• VMware ESXi hosts fail to transmit syslog messages to a remote syslog server (Splunk) over SSL.
• In the location /var/log/.vmsyslogd.err we get the below error:
  

  vmsyslog.loggers.network : ERROR   ] SSL certificate verification failed: [SSL: CERTIFICATE_VERIFY_FAILED] certificate verify failed: IP address mismatch, certificate is not valid for ''. (_ssl.<Splunk_IP>c:1006)
  vmsyslog.loggers.network : ERROR   ] failed to establish connection to remote syslog server <Splunk_IP>:6514
  vmsyslog.msgQueue        : ERROR   ] <Splunk_IP>:6514 - lost 2 log messages
  vmsyslog.main            : CRITICAL] reloading (209###21)

• ESXi host confirms the remote server's certificate binds its identity exclusively to the FQDN within the Subject Alternative Name (SAN) extension and Subject Common Name (CN). No IP address SAN is present. We can confirm this using below command:
  

  openssl s_client -connect <Syslog_Server_FQDN>:6514 -showcerts 
  

  Sample output:
  

  CONNECTED(00000003)
  depth=1 DC = com, DC = <Splunk_name> = <Splunk_FQDN>
  verify error:num=2:unable to get issuer certificate
  issuer= CN =<Splunk_FQDN>
  verify return:1
  depth=0
  issuer= DC = com, DC = <Splunk_name>, CN =<Splunk_FQDN>
  verify return:1
  ---
  Certificate chain
   0 s:
     i:DC = com, DC = <Splunk_name>, CN =<Splunk_FQDN>
     a:PKEY: rsaEncryption, 2048 (bit); sigalg: RSA-SHA256
     v:NotBefore: MM DDHH:MM:SS GMT; NotAfter: MM DDHH:MM:SS GMT

• Running the below command confirms the Remote Host is configured using an IP address (e.g., ssl://<IP_Address>:6514) instead of a Fully Qualified Domain Name (FQDN).

  esxcli system syslog config get

VMware vSphere ESXi 8.x

This issue occurs due to an identity mismatch between the ESXi host syslog configuration and the remote syslog server's SSL certificate.
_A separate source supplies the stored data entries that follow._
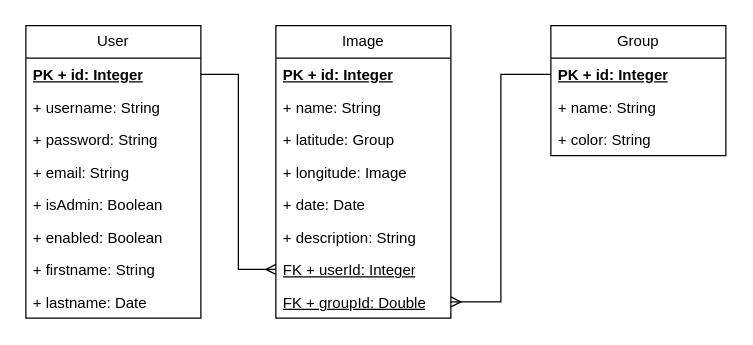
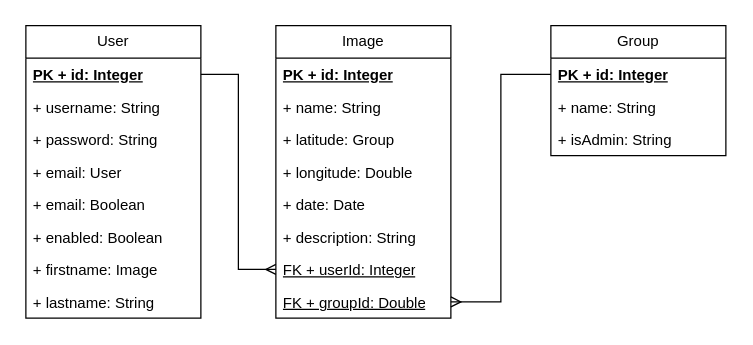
  <mxCell id="0" />
  <mxCell id="1" parent="0" />
  <mxCell id="2" value="Image" style="swimlane;fontStyle=0;childLayout=stackLayout;horizontal=1;startSize=26;fillColor=none;horizontalStack=0;resizeParent=1;resizeParentMax=0;resizeLast=0;collapsible=1;marginBottom=0;whiteSpace=wrap;html=1;" parent="1" vertex="1"><mxGeometry x="220" y="20" width="140" height="234" as="geometry" /></mxCell>
  <mxCell id="3" value="PK + id: Integer" style="text;strokeColor=none;fillColor=none;align=left;verticalAlign=top;spacingLeft=4;spacingRight=4;overflow=hidden;rotatable=0;points=[[0,0.5],[1,0.5]];portConstraint=eastwest;whiteSpace=wrap;html=1;fontStyle=5" parent="2" vertex="1"><mxGeometry y="26" width="140" height="26" as="geometry" /></mxCell>
  <mxCell id="4" value="+ name: String" style="text;strokeColor=none;fillColor=none;align=left;verticalAlign=top;spacingLeft=4;spacingRight=4;overflow=hidden;rotatable=0;points=[[0,0.5],[1,0.5]];portConstraint=eastwest;whiteSpace=wrap;html=1;" parent="2" vertex="1"><mxGeometry y="52" width="140" height="26" as="geometry" /></mxCell>
  <mxCell id="5" value="+ latitude: Group" style="text;strokeColor=none;fillColor=none;align=left;verticalAlign=top;spacingLeft=4;spacingRight=4;overflow=hidden;rotatable=0;points=[[0,0.5],[1,0.5]];portConstraint=eastwest;whiteSpace=wrap;html=1;" parent="2" vertex="1"><mxGeometry y="78" width="140" height="26" as="geometry" /></mxCell>
- <mxCell id="6" value="+ longitude: Image" style="text;strokeColor=none;fillColor=none;align=left;verticalAlign=top;spacingLeft=4;spacingRight=4;overflow=hidden;rotatable=0;points=[[0,0.5],[1,0.5]];portConstraint=eastwest;whiteSpace=wrap;html=1;" parent="2" vertex="1"><mxGeometry y="104" width="140" height="26" as="geometry" /></mxCell>
+ <mxCell id="6" value="+ longitude: Double" style="text;strokeColor=none;fillColor=none;align=left;verticalAlign=top;spacingLeft=4;spacingRight=4;overflow=hidden;rotatable=0;points=[[0,0.5],[1,0.5]];portConstraint=eastwest;whiteSpace=wrap;html=1;" parent="2" vertex="1"><mxGeometry y="104" width="140" height="26" as="geometry" /></mxCell>
  <mxCell id="7" value="+ date: Date" style="text;strokeColor=none;fillColor=none;align=left;verticalAlign=top;spacingLeft=4;spacingRight=4;overflow=hidden;rotatable=0;points=[[0,0.5],[1,0.5]];portConstraint=eastwest;whiteSpace=wrap;html=1;" vertex="1" parent="2"><mxGeometry y="130" width="140" height="26" as="geometry" /></mxCell>
  <mxCell id="8" value="+ description: String" style="text;strokeColor=none;fillColor=none;align=left;verticalAlign=top;spacingLeft=4;spacingRight=4;overflow=hidden;rotatable=0;points=[[0,0.5],[1,0.5]];portConstraint=eastwest;whiteSpace=wrap;html=1;" parent="2" vertex="1"><mxGeometry y="156" width="140" height="26" as="geometry" /></mxCell>
  <mxCell id="9" value="FK + userId: Integer" style="text;strokeColor=none;fillColor=none;align=left;verticalAlign=top;spacingLeft=4;spacingRight=4;overflow=hidden;rotatable=0;points=[[0,0.5],[1,0.5]];portConstraint=eastwest;whiteSpace=wrap;html=1;fontStyle=4" parent="2" vertex="1"><mxGeometry y="182" width="140" height="26" as="geometry" /></mxCell>
  <mxCell id="10" value="FK + groupId: Double" style="text;strokeColor=none;fillColor=none;align=left;verticalAlign=top;spacingLeft=4;spacingRight=4;overflow=hidden;rotatable=0;points=[[0,0.5],[1,0.5]];portConstraint=eastwest;whiteSpace=wrap;html=1;fontStyle=4" parent="2" vertex="1"><mxGeometry y="208" width="140" height="26" as="geometry" /></mxCell>
  <mxCell id="11" value="User" style="swimlane;fontStyle=0;childLayout=stackLayout;horizontal=1;startSize=26;fillColor=none;horizontalStack=0;resizeParent=1;resizeParentMax=0;resizeLast=0;collapsible=1;marginBottom=0;whiteSpace=wrap;html=1;" parent="1" vertex="1"><mxGeometry x="20" y="20" width="140" height="234" as="geometry" /></mxCell>
  <mxCell id="12" value="PK + id: Integer" style="text;strokeColor=none;fillColor=none;align=left;verticalAlign=top;spacingLeft=4;spacingRight=4;overflow=hidden;rotatable=0;points=[[0,0.5],[1,0.5]];portConstraint=eastwest;whiteSpace=wrap;html=1;fontStyle=5" parent="11" vertex="1"><mxGeometry y="26" width="140" height="26" as="geometry" /></mxCell>
  <mxCell id="13" value="+ username: String&amp;nbsp;" style="text;strokeColor=none;fillColor=none;align=left;verticalAlign=top;spacingLeft=4;spacingRight=4;overflow=hidden;rotatable=0;points=[[0,0.5],[1,0.5]];portConstraint=eastwest;whiteSpace=wrap;html=1;" parent="11" vertex="1"><mxGeometry y="52" width="140" height="26" as="geometry" /></mxCell>
  <mxCell id="14" value="+ password: String" style="text;strokeColor=none;fillColor=none;align=left;verticalAlign=top;spacingLeft=4;spacingRight=4;overflow=hidden;rotatable=0;points=[[0,0.5],[1,0.5]];portConstraint=eastwest;whiteSpace=wrap;html=1;" parent="11" vertex="1"><mxGeometry y="78" width="140" height="26" as="geometry" /></mxCell>
- <mxCell id="15" value="+ email: String" style="text;strokeColor=none;fillColor=none;align=left;verticalAlign=top;spacingLeft=4;spacingRight=4;overflow=hidden;rotatable=0;points=[[0,0.5],[1,0.5]];portConstraint=eastwest;whiteSpace=wrap;html=1;" parent="11" vertex="1"><mxGeometry y="104" width="140" height="26" as="geometry" /></mxCell>
- <mxCell id="16" value="+ isAdmin: Boolean" style="text;strokeColor=none;fillColor=none;align=left;verticalAlign=top;spacingLeft=4;spacingRight=4;overflow=hidden;rotatable=0;points=[[0,0.5],[1,0.5]];portConstraint=eastwest;whiteSpace=wrap;html=1;" parent="11" vertex="1"><mxGeometry y="130" width="140" height="26" as="geometry" /></mxCell>
+ <mxCell id="15" value="+ email: User" style="text;strokeColor=none;fillColor=none;align=left;verticalAlign=top;spacingLeft=4;spacingRight=4;overflow=hidden;rotatable=0;points=[[0,0.5],[1,0.5]];portConstraint=eastwest;whiteSpace=wrap;html=1;" parent="11" vertex="1"><mxGeometry y="104" width="140" height="26" as="geometry" /></mxCell>
+ <mxCell id="16" value="+ email: Boolean" style="text;strokeColor=none;fillColor=none;align=left;verticalAlign=top;spacingLeft=4;spacingRight=4;overflow=hidden;rotatable=0;points=[[0,0.5],[1,0.5]];portConstraint=eastwest;whiteSpace=wrap;html=1;" parent="11" vertex="1"><mxGeometry y="130" width="140" height="26" as="geometry" /></mxCell>
  <mxCell id="17" value="+ enabled: Boolean" style="text;strokeColor=none;fillColor=none;align=left;verticalAlign=top;spacingLeft=4;spacingRight=4;overflow=hidden;rotatable=0;points=[[0,0.5],[1,0.5]];portConstraint=eastwest;whiteSpace=wrap;html=1;" parent="11" vertex="1"><mxGeometry y="156" width="140" height="26" as="geometry" /></mxCell>
- <mxCell id="18" value="+ firstname: String" style="text;strokeColor=none;fillColor=none;align=left;verticalAlign=top;spacingLeft=4;spacingRight=4;overflow=hidden;rotatable=0;points=[[0,0.5],[1,0.5]];portConstraint=eastwest;whiteSpace=wrap;html=1;" parent="11" vertex="1"><mxGeometry y="182" width="140" height="26" as="geometry" /></mxCell>
- <mxCell id="19" value="+ lastname: Date" style="text;strokeColor=none;fillColor=none;align=left;verticalAlign=top;spacingLeft=4;spacingRight=4;overflow=hidden;rotatable=0;points=[[0,0.5],[1,0.5]];portConstraint=eastwest;whiteSpace=wrap;html=1;" parent="11" vertex="1"><mxGeometry y="208" width="140" height="26" as="geometry" /></mxCell>
+ <mxCell id="18" value="+ firstname: Image" style="text;strokeColor=none;fillColor=none;align=left;verticalAlign=top;spacingLeft=4;spacingRight=4;overflow=hidden;rotatable=0;points=[[0,0.5],[1,0.5]];portConstraint=eastwest;whiteSpace=wrap;html=1;" parent="11" vertex="1"><mxGeometry y="182" width="140" height="26" as="geometry" /></mxCell>
+ <mxCell id="19" value="+ lastname: String" style="text;strokeColor=none;fillColor=none;align=left;verticalAlign=top;spacingLeft=4;spacingRight=4;overflow=hidden;rotatable=0;points=[[0,0.5],[1,0.5]];portConstraint=eastwest;whiteSpace=wrap;html=1;" parent="11" vertex="1"><mxGeometry y="208" width="140" height="26" as="geometry" /></mxCell>
  <mxCell id="20" value="Group" style="swimlane;fontStyle=0;childLayout=stackLayout;horizontal=1;startSize=26;fillColor=none;horizontalStack=0;resizeParent=1;resizeParentMax=0;resizeLast=0;collapsible=1;marginBottom=0;whiteSpace=wrap;html=1;" parent="1" vertex="1"><mxGeometry x="440" y="20" width="140" height="104" as="geometry" /></mxCell>
  <mxCell id="21" value="PK + id: Integer" style="text;strokeColor=none;fillColor=none;align=left;verticalAlign=top;spacingLeft=4;spacingRight=4;overflow=hidden;rotatable=0;points=[[0,0.5],[1,0.5]];portConstraint=eastwest;whiteSpace=wrap;html=1;fontStyle=5" parent="20" vertex="1"><mxGeometry y="26" width="140" height="26" as="geometry" /></mxCell>
  <mxCell id="22" value="+ name: String" style="text;strokeColor=none;fillColor=none;align=left;verticalAlign=top;spacingLeft=4;spacingRight=4;overflow=hidden;rotatable=0;points=[[0,0.5],[1,0.5]];portConstraint=eastwest;whiteSpace=wrap;html=1;" parent="20" vertex="1"><mxGeometry y="52" width="140" height="26" as="geometry" /></mxCell>
- <mxCell id="23" value="+ color: String" style="text;strokeColor=none;fillColor=none;align=left;verticalAlign=top;spacingLeft=4;spacingRight=4;overflow=hidden;rotatable=0;points=[[0,0.5],[1,0.5]];portConstraint=eastwest;whiteSpace=wrap;html=1;" parent="20" vertex="1"><mxGeometry y="78" width="140" height="26" as="geometry" /></mxCell>
+ <mxCell id="23" value="+ isAdmin: String" style="text;strokeColor=none;fillColor=none;align=left;verticalAlign=top;spacingLeft=4;spacingRight=4;overflow=hidden;rotatable=0;points=[[0,0.5],[1,0.5]];portConstraint=eastwest;whiteSpace=wrap;html=1;" parent="20" vertex="1"><mxGeometry y="78" width="140" height="26" as="geometry" /></mxCell>
  <mxCell id="24" style="edgeStyle=orthogonalEdgeStyle;rounded=0;orthogonalLoop=1;jettySize=auto;html=1;endArrow=ERmany;endFill=0;" parent="1" source="12" target="9" edge="1"><mxGeometry relative="1" as="geometry" /></mxCell>
  <mxCell id="25" style="edgeStyle=orthogonalEdgeStyle;rounded=0;orthogonalLoop=1;jettySize=auto;html=1;entryX=1;entryY=0.5;entryDx=0;entryDy=0;endArrow=ERmany;endFill=0;" parent="1" source="21" target="10" edge="1"><mxGeometry relative="1" as="geometry" /></mxCell>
The ESXi host is configured to connect using an IP address, but the presented certificate only contains and validates the server's FQDN.

Reconfigure the ESXi syslog service to connect using the remote syslog server's FQDN to match the certificate's SAN. Follow the below steps:

1. Open an SSH session to the affected ESXi host as root.
2. Verify the current configuration and confirm the IP address is actively used for the remote host:

   esxcli system syslog config get

3. Update the remote log host configuration to use the FQDN instead of the IP address:

   esxcli system syslog config set --loghost="ssl://<Syslog_Server_FQDN>:6514"

4. Reload the syslog service to apply the configuration change:

   esxcli system syslog reload

5. Verify logs are successfully transmitting by checking the remote syslog server or reviewing the ESXi vmsyslog.log for successful connection states.